The digital clone model built by Prophet harnesses a vast array of data that can adapt to the market as it’s moving. It is on-demand and can be refreshed by marketers to test, predict and optimise before they spend a cent.
“This philosophy came from our insight that pilots don’t learn how to fly by crashing planes into the ground each time. There’s no reason why organisational decision-making should be any different,” he said.
Mogan added: “Our digital clone takes in a number of different buckets of data: media data, offline data, paid search. But we also need to understand what contributes to that acquisition pathway.

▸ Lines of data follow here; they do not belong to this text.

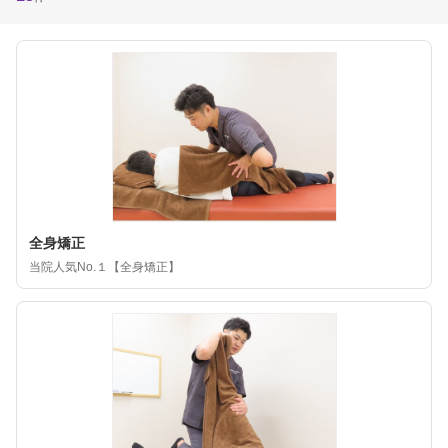
全身矯正
当院人気No.１【全身矯正】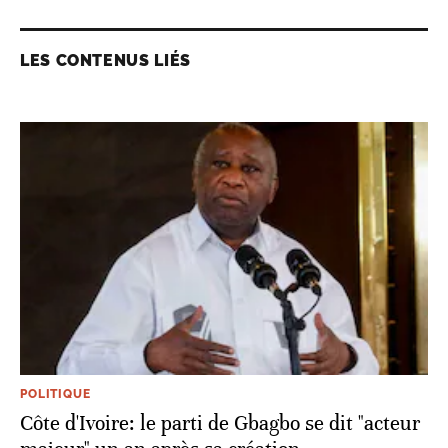
LES CONTENUS LIÉS
POLITIQUE
Côte d'Ivoire: le parti de Gbagbo se dit "acteur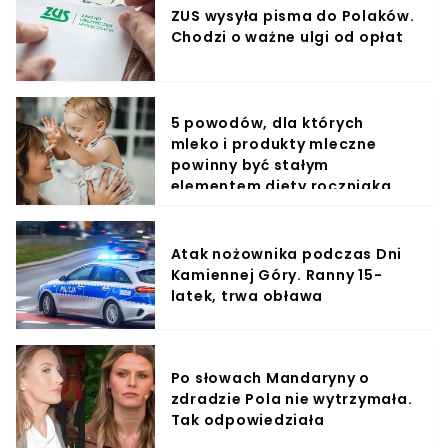
ZUS wysyła pisma do Polaków.
Chodzi o ważne ulgi od opłat
5 powodów, dla których
mleko i produkty mleczne
powinny być stałym
elementem diety roczniaka
Atak nożownika podczas Dni
Kamiennej Góry. Ranny 15-
latek, trwa obława
Po słowach Mandaryny o
zdradzie Pola nie wytrzymała.
Tak odpowiedziała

What competitors are doing, where our client’s brand is positioned in market, and anything else that can help us give context around the commercial outcomes for that business.
“The last piece of the puzzle, which is probably one of the most important, is the macroeconomic environment in which the data lives, which we bring to the party through 86,000 different variables, which we call the prophet library. And this covers a whole bunch of different things, such as interest rates, weather, equity, currency, demographics, you name it, a huge swathe of data that helps us describe that macroeconomic environment.
“From there, we build our digital clone using Prophet AI, and we spend a lot of time perfecting this craft. Our team spends an inordinate amount of time making sure that we combine and make this digital clone effective and reduce the error to such a point that it can be commercially relied upon.”
Enron 2.0
Taylor-Bartels emphasised the huge responsibility the Prophet has in advising companies how to spend their money.
“Behind these decisions is a reputation; if we’re telling someone they need to spend money in one area, and we get that wrong, that’s potentially a brand on the line. It’s really important that we’ve got the data and mathematics right to advise with extremely high accuracy,” he said.
He also wants to ensure the company remains independent. With huge players influencing the market, notably, Google, Taylor-Bartels emphasised that it’s imperative for agencies not to be influenced by them.
“Google is kind of putting its lobbyists into different points to make sure they can influence decision-making on measurement,” he said. “It has this big search P&L that’s at risk, right?
“I think it’s really important for agencies to make exclusive decisions, to say, ‘no, we need to work with a third-party provider that’s not going to be influenced by how these decisions are made’. This is kind of Enron 2.0; all it takes is one agency being manipulated by Google to give you the wrong decision-making, and it could tank a company. It may not tank the company, but it may mean five people get made redundant.”
Marketers need to be on their A-game when it comes to MMM. With so many advancements to the model currently being fine-tuned, companies like Prophet are well positioned to empower brands to take charge of their media mix decisions.